If your hook makes AWS API calls to validate resource state (for example, checking whether a referenced IAM role has the required permission boundary), the execution role needs those read permissions. Scope the role narrowly. Hook execution roles are a potential privilege escalation surface if over-permissioned.
{
"Version": "2012-10-17",
"Statement": [
{
"Effect": "Allow",
"Principal": {
"Service": "hooks.cloudformation.amazonaws.com"
},
"Action": "sts:AssumeRole",
"Condition": {
"StringEquals": {
"aws:SourceAccount": "123456789012"
}
}
}
]
}
Covering IAM Resource Types
The most high-value hook target beyond S3 is IAM role creation — specifically enforcing that every IAM role created via CloudFormation has a permission boundary attached. This is the Hook-layer equivalent of the DenyAdminRoleWithoutBoundary SCP:
def check_iam_role(resource_properties: dict) -> ProgressEvent:
permission_boundary = resource_properties.get(
"PermissionsBoundary"
)
if not permission_boundary:
return ProgressEvent(
status=OperationStatus.FAILED,
message=(
"IAM Role must specify a PermissionsBoundary. "
"Approved boundary ARN: "
"arn:aws:iam::*:policy/OrgApprovedBoundary. "
"Mirrors SCP: DenyAdminRoleWithoutBoundary."
),
)
approved_prefix = "arn:aws:iam::*:policy/OrgApproved"
# In production, use a full ARN match or regex
if "OrgApproved" not in permission_boundary:
return ProgressEvent(
status=OperationStatus.FAILED,
message=(
f"PermissionsBoundary '{permission_boundary}' "
f"is not an approved boundary policy. "
f"Use a policy prefixed with OrgApproved."
),
)
return ProgressEvent(status=OperationStatus.SUCCESS)
Where Hooks Stop and SCPs Take Over
Hooks only fire for resources created or updated through CloudFormation.

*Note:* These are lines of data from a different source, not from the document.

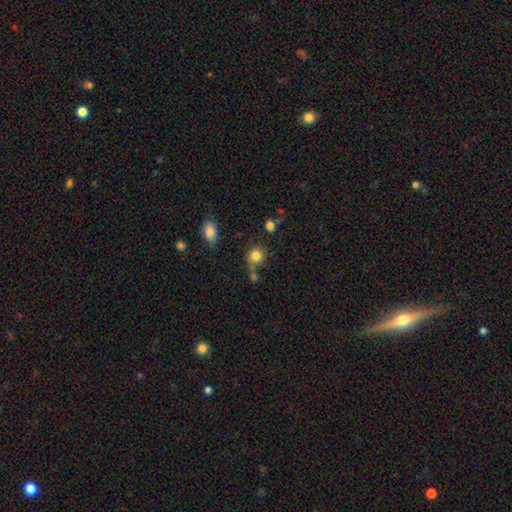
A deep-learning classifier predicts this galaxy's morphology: Smooth or featured? smooth (83%)
How rounded? round (84%)
Merging? none (64%)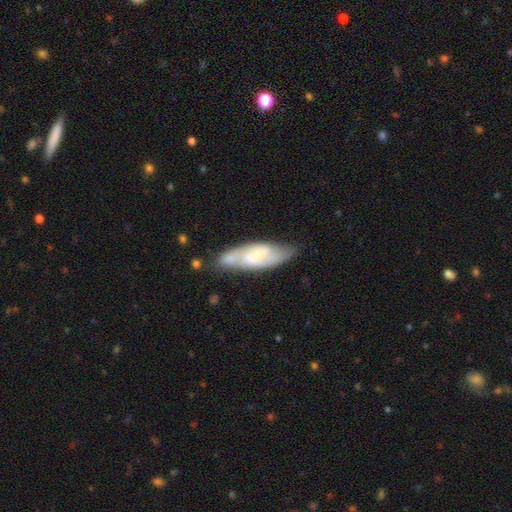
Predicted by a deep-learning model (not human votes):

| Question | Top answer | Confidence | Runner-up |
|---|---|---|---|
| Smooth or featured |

If someone uses the AWS Console, CLI, or SDK directly — bypassing CloudFormation entirely — the Hook doesn't fire. The SCP is what covers that surface.
This is why the two layers are complementary rather than redundant. The Hook is the developer-facing gate with readable error messages. The SCP is the infrastructure-level gate that applies regardless of the deployment path. For teams that have standardized on CloudFormation for all infrastructure changes, the Hook handles the vast majority of cases. For teams where ad-hoc console or CLI access exists, the SCP is the backstop.
We're not saying every team needs both layers for every control. For a small team that deploys everything through CloudFormation and has no console access, the Hook alone might be sufficient for specific controls. But "we only use IaC" is a claim that's easy to make and hard to guarantee over time. The SCP is cheap insurance.
Testing Hooks Before Production Rollout
Hook failures in CloudFormation surface differently than SCP failures. An SCP failure returns a generic AccessDenied from the service API. A Hook failure returns the exact message you wrote in the FAILED ProgressEvent. This makes Hooks much easier to debug — but it also means your Hook needs accurate error messages from the start.
Test your Hook in a non-production account first. The CloudFormation CLI plugin provides a local test runner:
cfn invoke --function-name PreCreateHookHandler \
--value '{"actionInvocationPoint":"PRE_CREATE","hookContext":{"targetName":"AWS::S3::Bucket","targetType":"RESOURCE","targetModel":{"resourceProperties":{"BucketName":"test-bucket"}}}}'
Test both the passing case (template includes required properties) and the failing case (template omits required properties). Validate that the error message is specific enough for a developer to understand the fix without reading documentation.
The combination of CloudFormation Hooks and SCPs gives you enforcement coverage across both the IaC orchestration layer and the service API layer. The two layers carry different information: the Hook gives you template-time property values and can provide developer-readable feedback; the SCP gives you IAM-time call conditions and catches everything that bypasses CloudFormation. Neither layer alone is complete.